Comparing these two clusters, we observe the following results:
|requests per second||316rps||109rps|
Note that p50 latency is more than twice as fast with linkerd. p99 latency is 2.8x faster with linkerd. linkerd’s latency-aware load balancer is favoring the faster instances while the baseline cluster’s latency is severely degraded due to the slower instances. Success rate is 100% with linkerd vs. 88.08% without, thanks to linkerd’s automatic retry behavior.
All of these metrics have improved despite adding an extra network hop via linkerd. It’s clear that round robin does not handle degraded hosts well. Host degradation like this is extremely common in the real world for many reasons, including failing hardware, network congestion, and noisy neighbors. These issues get even more common as you scale up.
To achieve these results, we tuned linkerd to favor fast and healthy instances. Here is the relevant snippet from our linkerd config:
responseClassifier: kind: io.l5d.retryableRead5XX client: loadBalancer: kind: ewma failureAccrual: kind: io.l5d.successRate successRate: 0.9 requests: 20 backoff: kind: constant ms: 10000
responseClassifier section, note the use of io.l5d.retryableRead5XX. We have configured linkerd to retry 500s. This enables linkerd to achieve 100% success rate even when some instances are failing. Of course, retrying a failing request adds latency for that request, but this is often a good tradeoff to make, since the alternative is a failed request.
loadBalancer section, note the use of EWMA. This algorithm computes an exponentially-weighted moving average over the latency of each instance, where recent latency performance is upweighted heavily. In our testing, this load-balancing algorithm responds rapidly to changes in instance latency, allowing it to perform well when latency is inconsistent.
failureAccrual section, note the use of io.l5d.successRate. This is also computes an exponentially-weighted moving average, this time based on the success rate of each instance. In our testing, this failure accrual algorithm performs well when success rate is inconsistent.
For more information on configuration options available in linkerd, have a look at ourConfiguration Reference.

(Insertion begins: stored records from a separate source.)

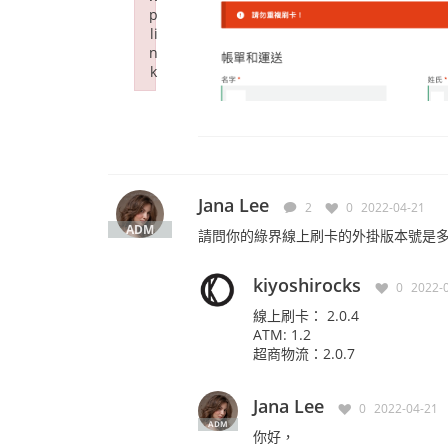
p
li
n
k
Failed to initialize plugin: wplink
Jana Lee
2
0
2022-04-21
ADM
請問你的綠界線上刷卡的外掛版本號是
kiyoshirocks
0
2022-
線上刷卡： 2.0.4
ATM: 1.2
超商物流：2.0.7
Jana Lee
0
2022-04-21
ADM
你好，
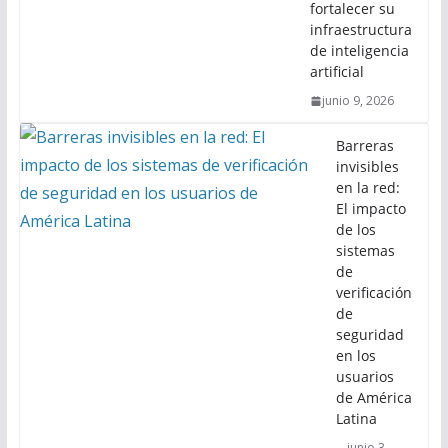
fortalecer su
infraestructura
de inteligencia
artificial
junio 9, 2026
Barreras
invisibles
en la red:
El impacto
de los
sistemas
de
verificación
de
seguridad
en los
usuarios
de América
Latina
junio 3,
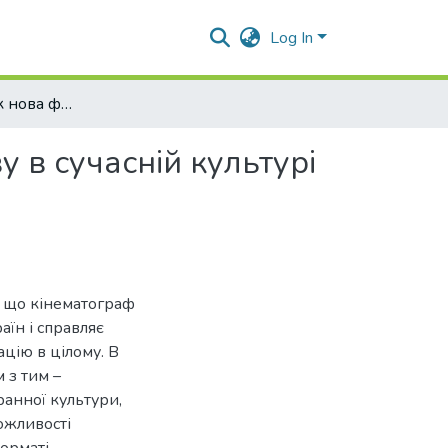
Log In
Кінематограф як нова форма художнього наративу в сучасній культурі
 в сучасній культурі
, що кінематограф
аїн і справляє
цію в цілому. В
 з тим –
анної культури,
ожливості
орматі,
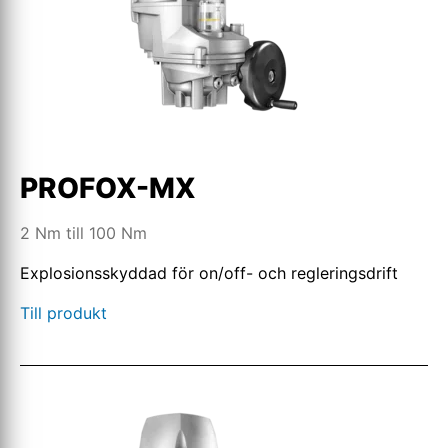
PROFOX-MX
2 Nm till 100 Nm
Explosionsskyddad för on/off- och regleringsdrift
Till produkt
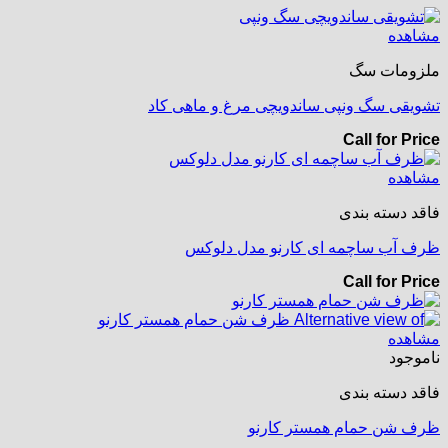
مشاهده
ملزومات سگ
تشویقی سگ ونپی ساندویچی مرغ و ماهی کاد
Call for Price
مشاهده
فاقد دسته بندی
ظرف آب ساچمه ای کارنو مدل دلوکس
Call for Price
مشاهده
ناموجود
فاقد دسته بندی
ظرف شن حمام همستر کارنو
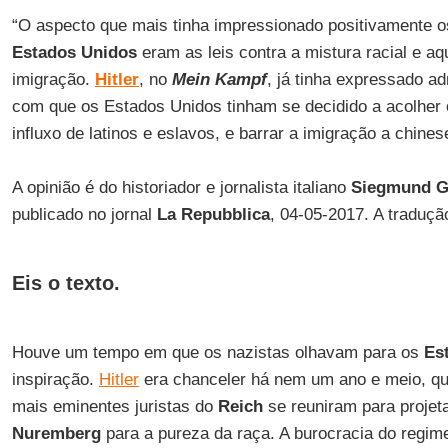
“O aspecto que mais tinha impressionado positivamente o
Estados Unidos
eram as leis contra a mistura racial e aq
imigração.
Hitler
, no
Mein Kampf
, já tinha expressado a
com que os Estados Unidos tinham se decidido a acolher os
influxo de latinos e eslavos, e barrar a imigração a chinese
A opinião é do historiador e jornalista italiano
Siegmund G
publicado no jornal
La Repubblica
, 04-05-2017. A traduç
Eis o texto.
Houve um tempo em que os nazistas olhavam para os
Es
inspiração.
Hitler
era chanceler há nem um ano e meio, qu
mais eminentes juristas do
Reich
se reuniram para projet
Nuremberg
para a pureza da raça. A burocracia do regim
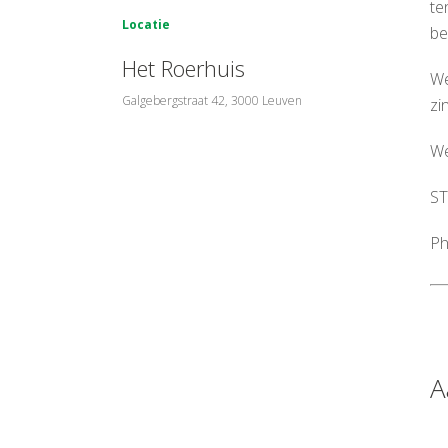
te
Locatie
be
Het Roerhuis
We
Galgebergstraat 42, 3000 Leuven
zi
We
ST
Ph
A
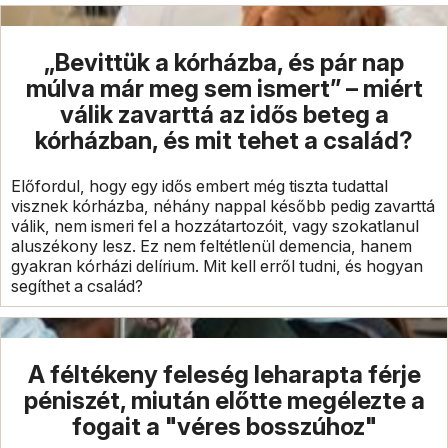
„Bevittük a kórházba, és pár nap
múlva már meg sem ismert” – miért
válik zavarttá az idős beteg a
kórházban, és mit tehet a család?
Előfordul, hogy egy idős embert még tiszta tudattal
visznek kórházba, néhány nappal később pedig zavarttá
válik, nem ismeri fel a hozzátartozóit, vagy szokatlanul
aluszékony lesz. Ez nem feltétlenül demencia, hanem
gyakran kórházi delírium. Mit kell erről tudni, és hogyan
segíthet a család?
A féltékeny feleség leharapta férje
péniszét, miután előtte megélezte a
fogait a "véres bosszúhoz"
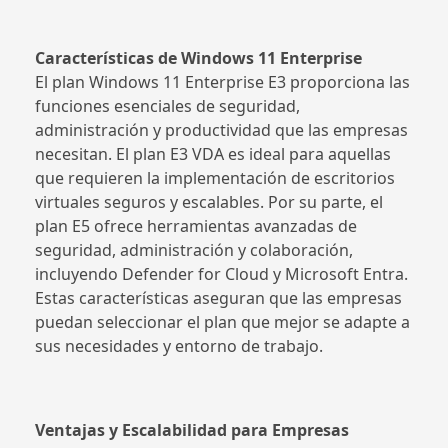
Características de Windows 11 Enterprise
El plan Windows 11 Enterprise E3 proporciona las
funciones esenciales de seguridad,
administración y productividad que las empresas
necesitan. El plan E3 VDA es ideal para aquellas
que requieren la implementación de escritorios
virtuales seguros y escalables. Por su parte, el
plan E5 ofrece herramientas avanzadas de
seguridad, administración y colaboración,
incluyendo Defender for Cloud y Microsoft Entra.
Estas características aseguran que las empresas
puedan seleccionar el plan que mejor se adapte a
sus necesidades y entorno de trabajo.
Ventajas y Escalabilidad para Empresas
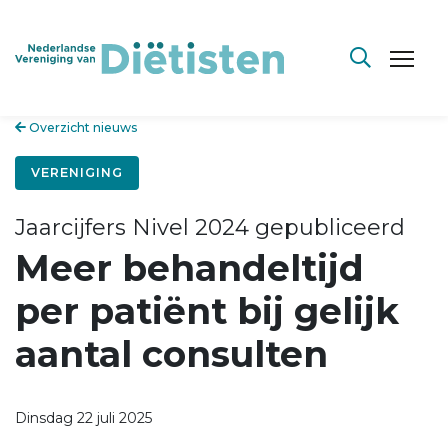
Overzicht nieuws
VERENIGING
Jaarcijfers Nivel 2024 gepubliceerd
Meer behandeltijd
per patiënt bij gelijk
aantal consulten
Dinsdag 22 juli 2025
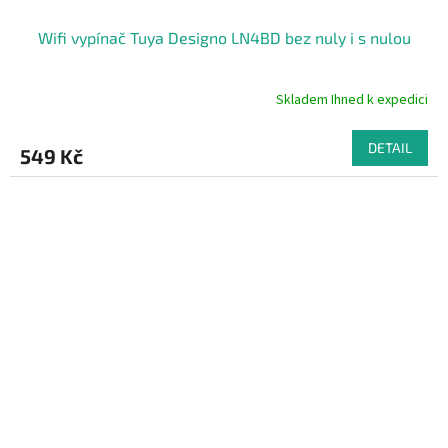
Wifi vypínač Tuya Designo LN4BD bez nuly i s nulou
Skladem Ihned k expedici
DETAIL
549 Kč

In this example, we’ve seen how linkerd can improve system throughput in the presence of failing and slow components, even though linkerd itself adds a small amount of latency to each request. In our experience operating large-scale systems, this test environment demonstrates the types of performance issues and incidents that we have seen in production. A single request from the outside can hit 10s or even 100s of services, each having 10s or 100s of instances, any of which may be slow or down. Setting up linkerd as your service mesh can help ensure latency stays low and success rate stays high in the face of inconsistent performance and partial failure in your distributed systems.
 A Note About Round Robin
It was surprisingly difficult to find a DNS client that would correctly round robin IP addresses. You may have noticed that this demo uses a slow_cooker built on golang 1.8rc2. This was required because golang 1.7 does not do round robin correctly. We also found that curl, ping, and anything relying on glibc’s getaddrinfo employ a sort function based on rfc6724. This results in a preference for certain IP addresses, or in some cases a single ip address.